Minimal Power Consumption
- The temperature controlling devices (heating coil, A/C compressor) will account for the vast majority of power usage. The microcontroller power consumption becomes essentially negligible.
- MSP430F6xx power consumption
- Active Mode (sampling, user interaction, etc) 25 mW * .02
- Standby Mode 12.5 uW * .98
- Max Expected Test Time 168 hrs
- Total Power Consumption .086 W*hr
- Likely Battery is 35 W*hr
MSP430F6xx is sufficient
- There are 6 analog sensors that will be sampled on the output of internal ADCs on the MSP430F6xx. By using 8 bit floating point numbers the sensitivity will be within the error of the sensors. A minimum sampling rate will be 60 seconds. The code is expected to require less than 200 kB.
- Sample Size * Samples/hr * Time + Code
- 6 Bytes * 60 * 168 hr + 200 kB
- Total memory required >> ~262 kB
- MSP430FX5 has 512 kB
MSP430F6xx is sufficient
- The total budget is $500. The test chamber donation
leaves us in good shape to purchase a higher performance
microcontroller. Although this is not necessary, a
quality controller greatly reduces the possibility of
time consuming problems later in the project schedule.

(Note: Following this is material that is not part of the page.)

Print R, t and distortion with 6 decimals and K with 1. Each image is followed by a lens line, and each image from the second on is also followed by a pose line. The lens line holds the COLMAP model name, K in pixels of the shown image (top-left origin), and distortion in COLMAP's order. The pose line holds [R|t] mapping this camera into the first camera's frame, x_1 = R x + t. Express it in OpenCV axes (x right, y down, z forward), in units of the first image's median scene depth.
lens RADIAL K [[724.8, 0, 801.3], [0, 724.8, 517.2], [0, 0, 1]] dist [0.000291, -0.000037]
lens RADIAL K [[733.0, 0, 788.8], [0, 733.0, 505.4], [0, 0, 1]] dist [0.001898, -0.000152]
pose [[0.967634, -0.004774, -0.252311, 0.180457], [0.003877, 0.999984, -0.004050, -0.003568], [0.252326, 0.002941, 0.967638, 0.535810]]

- The MSP430F6xx with development kit $55 - $75
MSP430FX5 is sufficient
I/O Ports Required
- The system will require inputs for the sensors and user interface buttons.
- The system will require outputs for condition
controls and indicator lights.
- Inputs >> Int/Ext/Amb Temp, Int/Ext/Amb Humidity, Keypad
- Outputs >> heat element, A/C compressor, wet wall pump, humidifier valve, 2 indicator lights (red, green)
- Total gpio count is 14
- MSP430FX5 has 74 assignable pins
MSP430FX5 is sufficient
- Since there are 6 analog sensors being used, a
controller with at least that many ADCs will be required
to avoid having to add an external one which would also
require additional pins.
- MSP430FX5 has 16 on board ADCs
MSP430FX5 is sufficient
Question: How will the test rig maintain self-powered stability?

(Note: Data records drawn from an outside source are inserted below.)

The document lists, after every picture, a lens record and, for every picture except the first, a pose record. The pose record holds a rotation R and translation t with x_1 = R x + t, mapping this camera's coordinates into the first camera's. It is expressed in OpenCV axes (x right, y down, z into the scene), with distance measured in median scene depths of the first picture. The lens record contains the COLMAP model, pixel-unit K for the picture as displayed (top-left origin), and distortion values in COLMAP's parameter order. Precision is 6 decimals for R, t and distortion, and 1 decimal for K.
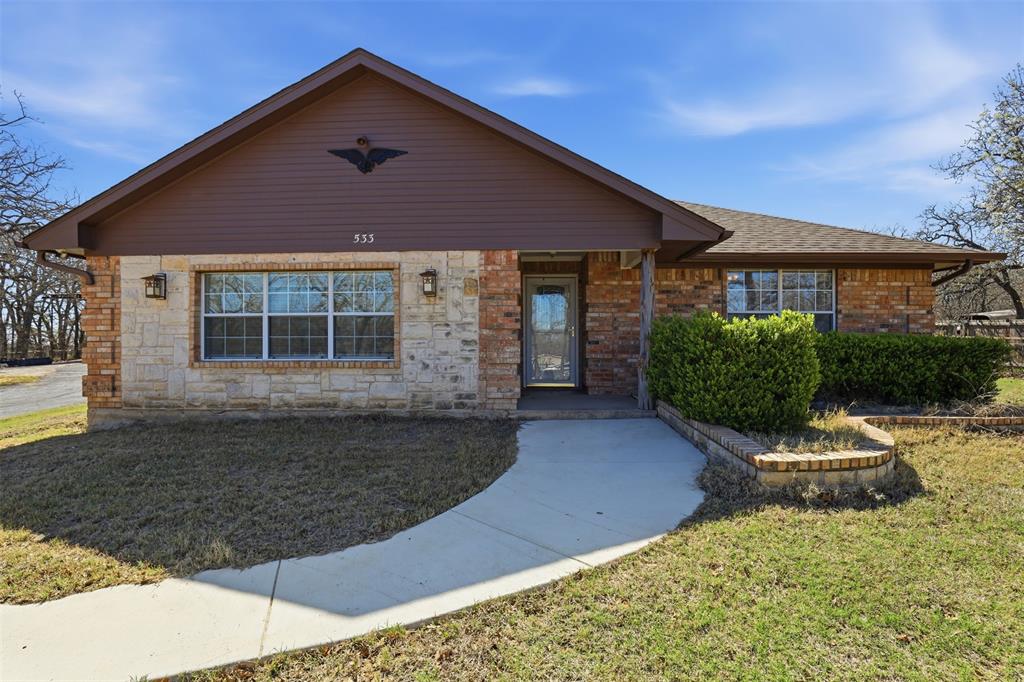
lens RADIAL K [[492.0, 0, 517.8], [0, 492.0, 349.1], [0, 0, 1]] dist [-0.036375, 0.000154]
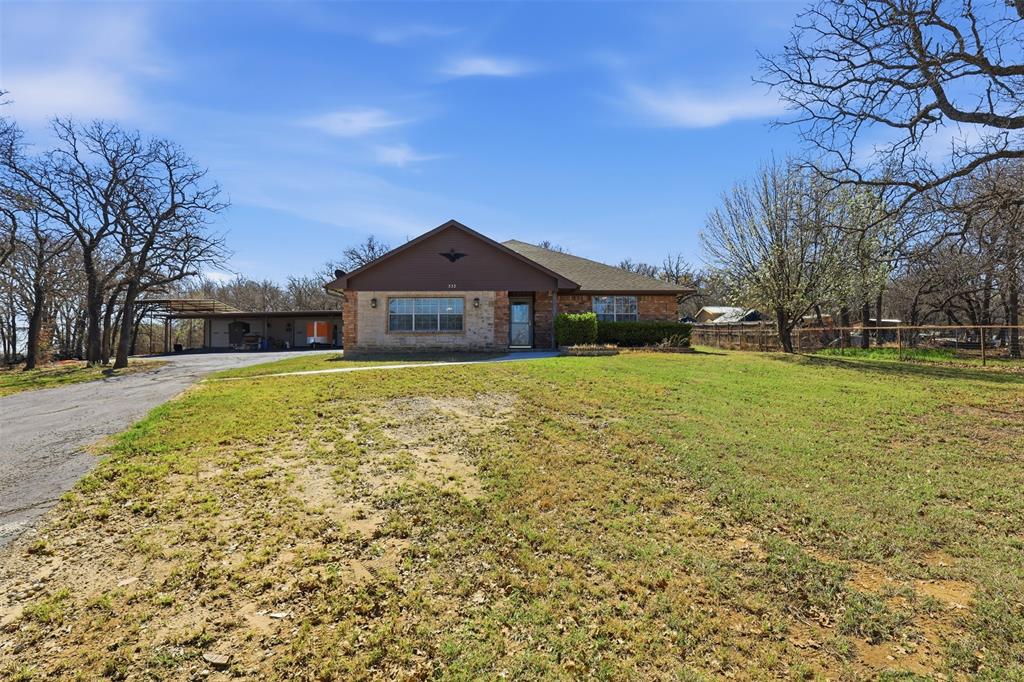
lens RADIAL K [[479.3, 0, 515.4], [0, 479.3, 344.3], [0, 0, 1]] dist [-0.037035, 0.007357]
pose [[0.998512, -0.001343, 0.054513, -0.105410], [0.002101, 0.999902, -0.013861, 0.134975], [-0.054489, 0.013955, 0.998417, -1.673332]]
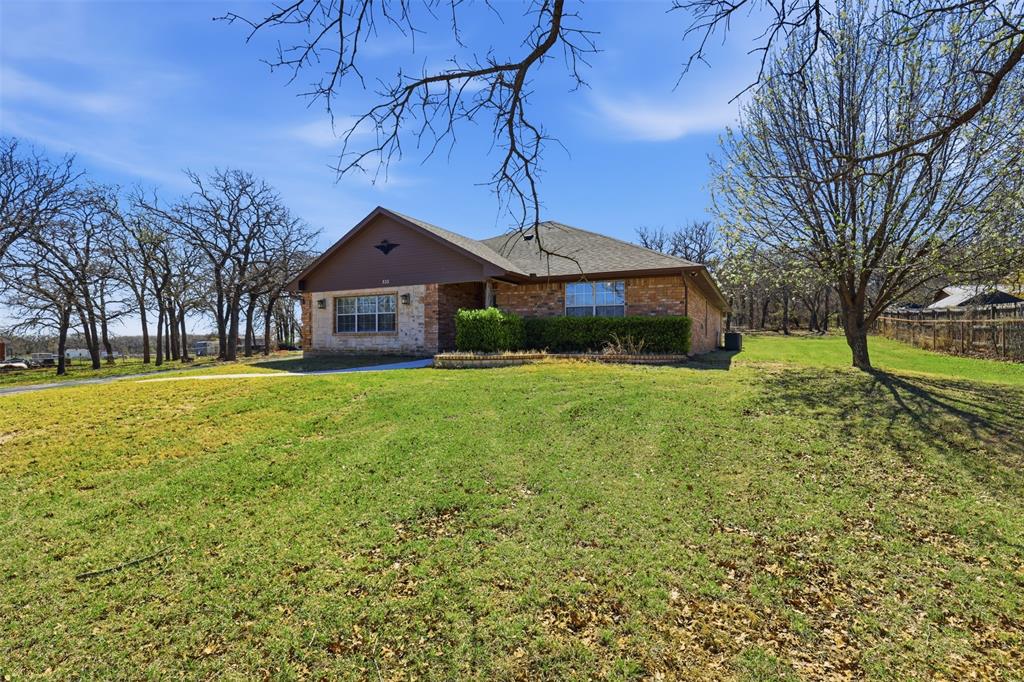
lens RADIAL K [[479.3, 0, 515.4], [0, 479.3, 344.3], [0, 0, 1]] dist [-0.037035, 0.007357]
pose [[0.903877, 0.004410, -0.427771, 1.269612], [-0.000628, 0.999959, 0.008983, 0.061469], [0.427793, -0.007851, 0.903843, -0.859251]]
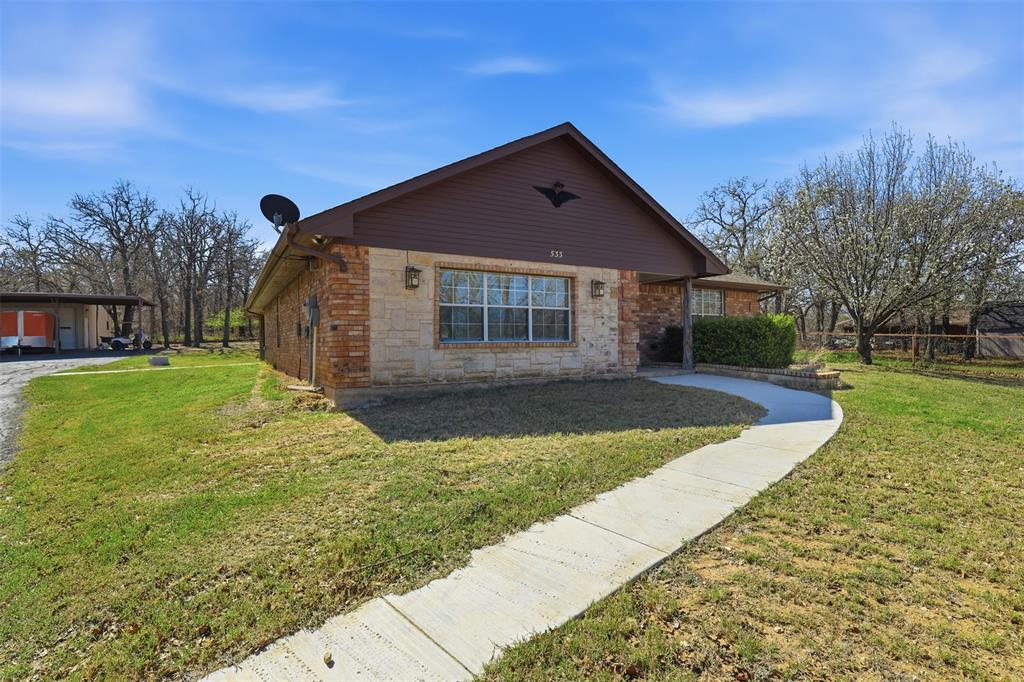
lens RADIAL K [[479.3, 0, 515.4], [0, 479.3, 344.3], [0, 0, 1]] dist [-0.037035, 0.007357]
pose [[0.848138, -0.007376, 0.529724, -1.128781], [0.009530, 0.999954, -0.001335, 0.031338], [-0.529689, 0.006181, 0.848169, -0.093006]]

- The test rig will run continuously, collecting data every 5 or 10 minutes.
- Battery will be probably small in size, considering the size of the test rig.

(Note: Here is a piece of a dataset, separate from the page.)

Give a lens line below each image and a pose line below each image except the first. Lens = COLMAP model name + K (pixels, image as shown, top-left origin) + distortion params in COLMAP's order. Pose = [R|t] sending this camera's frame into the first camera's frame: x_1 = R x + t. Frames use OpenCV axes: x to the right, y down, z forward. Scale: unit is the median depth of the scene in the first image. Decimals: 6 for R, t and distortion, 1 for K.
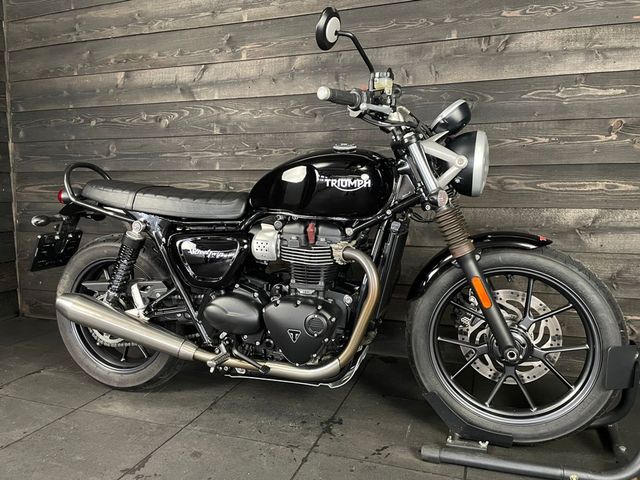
lens RADIAL K [[491.7, 0, 321.1], [0, 491.7, 234.9], [0, 0, 1]] dist [0.074170, -0.102158]
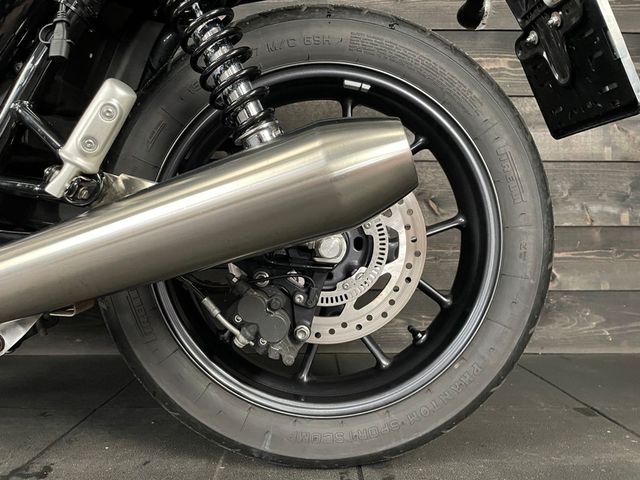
lens RADIAL K [[491.7, 0, 321.3], [0, 491.7, 244.7], [0, 0, 1]] dist [0.074170, -0.102158]
pose [[0.939653, 0.005261, 0.342088, 0.103977], [0.030754, 0.994535, -0.099772, 0.235012], [-0.340744, 0.104271, 0.934356, 0.522588]]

- The source of power should be able to keep all equipment running, even all at the same time.
- 12V golf cart battery of 35 Amp/hr: 420W of power
Runtime will be 180 minutes (3 hours), and should accommodate tests every 5 minutes (36 times) or 10 minutes (18 times).
- What equipment are we using?->Sum the power requirements of all the equipments
- Still no finalized schematic
- what amount of power will we be using?
- What components are present?
- Research what power sources to use:
- Car batteries? -> Enough power?
- Solar Cells? -> Budget?
- Fuel Cells?-> Budget?
- Space for power source: -> Weight of the test rig affected?
- Adequate wiring to power source/equipment?
Designs and Flowcharts
The above flow chart lays out different inputs and outputs associated with the design. Starting with the computer, the user will input values, a power source will initiate a power supply and the temperature and humidity sensors will begin to sense and measure. The user and sensor inputs send data to the controller, while the power supply sends power. From the controller, tests are run to increase and decrease temperature and humidity as so for appropriate tests. Lastly, the controller will send the following data back to the computer to output results.
Plans for next phase
For the next review, we will have all of our concepts at system and subsystem levels finalized. We will also have a drawn up schematics of our full system, including subsystems to effectively communicate our overall goal and concept. On top of all of this we will have done multiple feasibility analyses, a bill of materials, and another risk assessment.